Yes, I said it was used to track cell phones in low density areas back when they were simply enough for this trick to work, what I assume is that if someone back then had a cell phone/radio phone/sat phone or anything similar with a susceptible transmitter in the middle of nowhere-stan you could probably identify them via other means, or at least be able to classify them sufficiently.


That makes sense. I think I veered off into confusion from the comment about the inductively-powered LEDs.


> When the phone is off it is off. Same goes with flight mode.

You're forgetting about the baseband. Modern phones have a secondary processor loaded with proprietary software that has a secondary battery soldered on. You can't turn that device off, and it has the ability to phone home. Even removing the battery won't help you.

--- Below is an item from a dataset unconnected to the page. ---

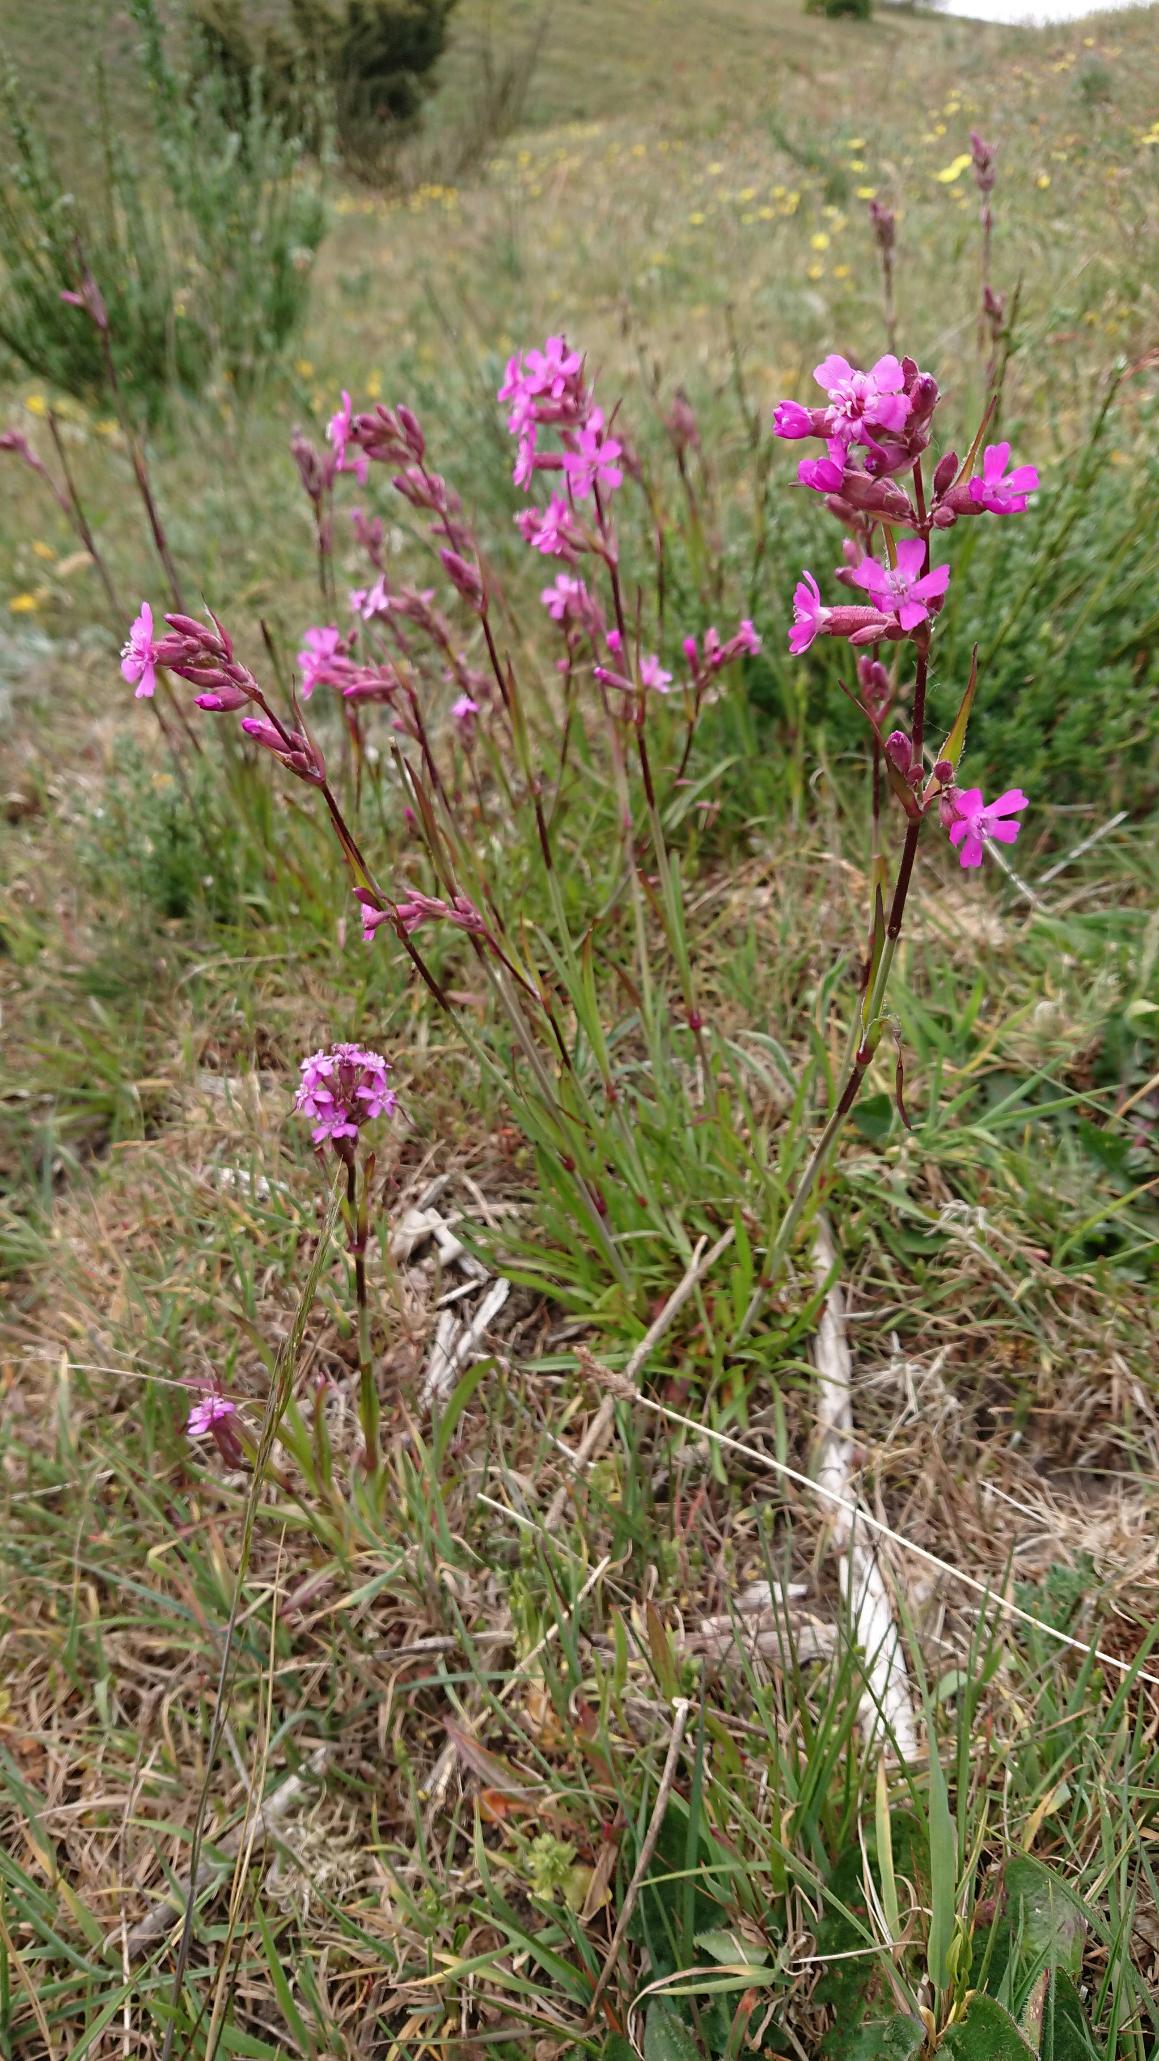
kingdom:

No i didn't forget about the baseband, hence the NSA grade malware. That said I haven't seen a single phone that when in airplane mode or off showed any signs of transmitting anything. I've also done testing with RF fuzzing phones and nothing happened. Other people did more analysis including power consumption monitoring etc. and there is no "on by default" home phone feature on basebands. Can a base band be backdoored? sure, can the police do that most likely not, if anything the "quality" of commercial cellphone malware is fairly low most of it requires physical access to the phone or social engineering to install. US Law enforcement relies mostly on cell provider and IMSI catcher based tracking, some departments might have access to commercial RAT products ala FinFisher but I have seen no evidence that anyone has access to baseband based exploits. If anything it seems that even state actors do not have turn key solutions for remotely accessing the basebands of commercial mobile phones and often have to resort to compromising the supply chain to launch targeted attacks. So yes the baseband is a CPU, it's probably considerably less secure than you would want, but saying that every baseband or even the top 10 most popular ones are or can be compromised at will doesn't pass the current smell test.

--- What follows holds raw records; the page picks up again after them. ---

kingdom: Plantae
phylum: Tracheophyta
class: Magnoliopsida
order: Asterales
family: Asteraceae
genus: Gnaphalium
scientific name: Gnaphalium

When you worked at that TV news station, were Blackberry phones prevalent? Blackberrys had two types of "off" -- one type periodically checks the network for texts and the other is an actual off.

As far as I know phones today don't do this.


This sounds like Android Doze, except Doze isn't (a) manual or (b) explained to the user as being off.


I don't buy it. The top quora response you link to makes claims that tracking happens when off, but it's sources make no such claims. Specifically, I highly doubt that GPS is useful towards tracking an off phone.


I don't know why that would make you happy. My comment was not positive.